» GOAL OF THE EXERCISE
Reproduce exactly the line with "left knee: (297, 167)" and the lines after it. Stop at the last line of the data and include nothing else.

» Structured pose outputs
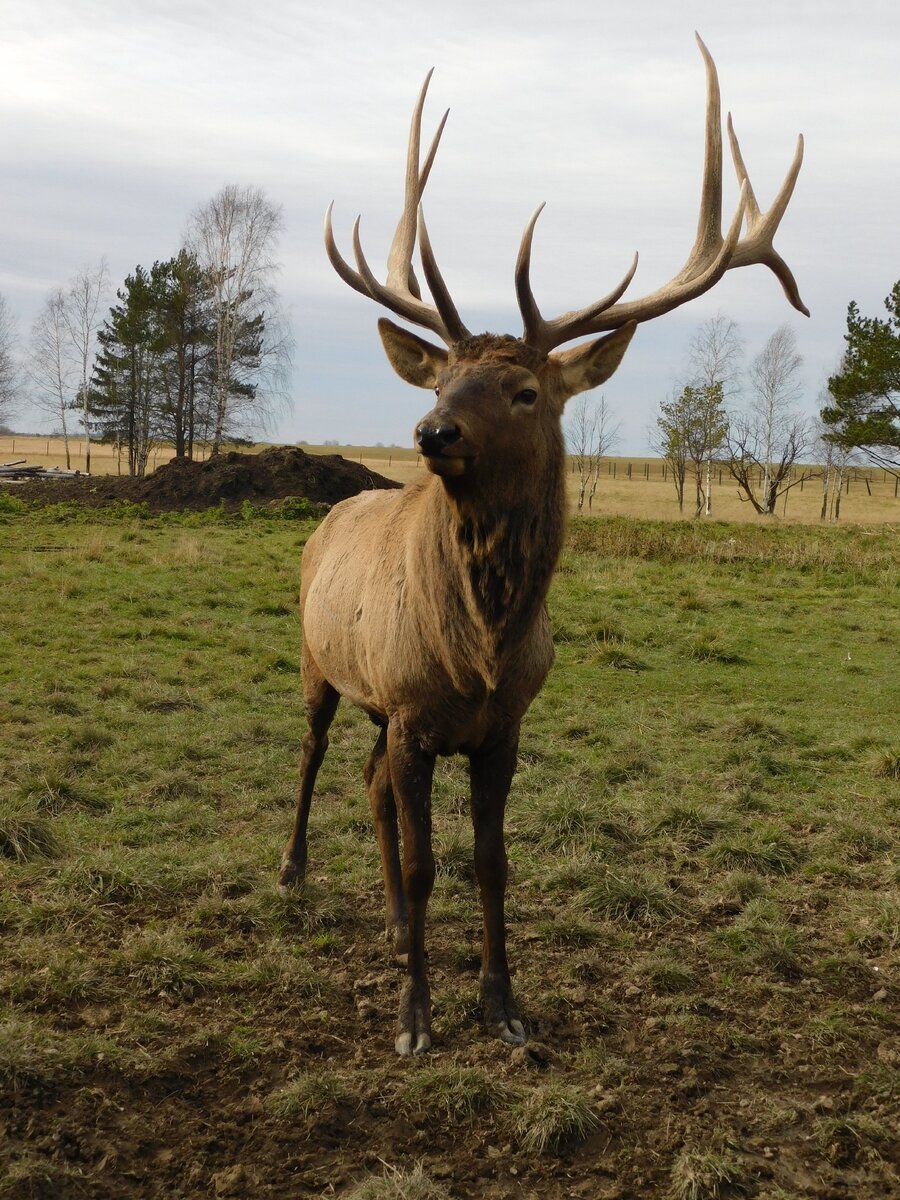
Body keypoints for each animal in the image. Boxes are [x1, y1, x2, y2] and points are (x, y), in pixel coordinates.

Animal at [278, 32, 806, 1056]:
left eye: (525, 391)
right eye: (440, 375)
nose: (431, 430)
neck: (479, 653)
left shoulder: (503, 725)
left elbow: (490, 862)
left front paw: (503, 1007)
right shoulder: (413, 711)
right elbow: (432, 860)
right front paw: (415, 1019)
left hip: (376, 702)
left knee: (368, 782)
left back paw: (391, 921)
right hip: (321, 662)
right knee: (316, 753)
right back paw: (291, 874)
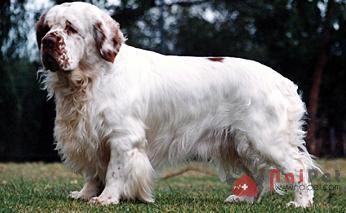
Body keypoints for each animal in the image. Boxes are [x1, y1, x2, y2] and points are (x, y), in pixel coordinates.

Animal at [36, 2, 318, 208]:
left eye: (71, 28)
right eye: (47, 27)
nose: (48, 41)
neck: (90, 79)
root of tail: (283, 82)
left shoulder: (122, 137)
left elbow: (114, 172)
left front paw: (106, 199)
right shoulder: (88, 134)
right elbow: (94, 172)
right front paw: (85, 194)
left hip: (265, 140)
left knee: (297, 167)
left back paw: (301, 203)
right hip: (241, 143)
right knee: (259, 173)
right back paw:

» SOLVED PROBLEM
left knee: (297, 167)
left back paw: (301, 203)
right hip: (241, 143)
right knee: (259, 173)
right back paw:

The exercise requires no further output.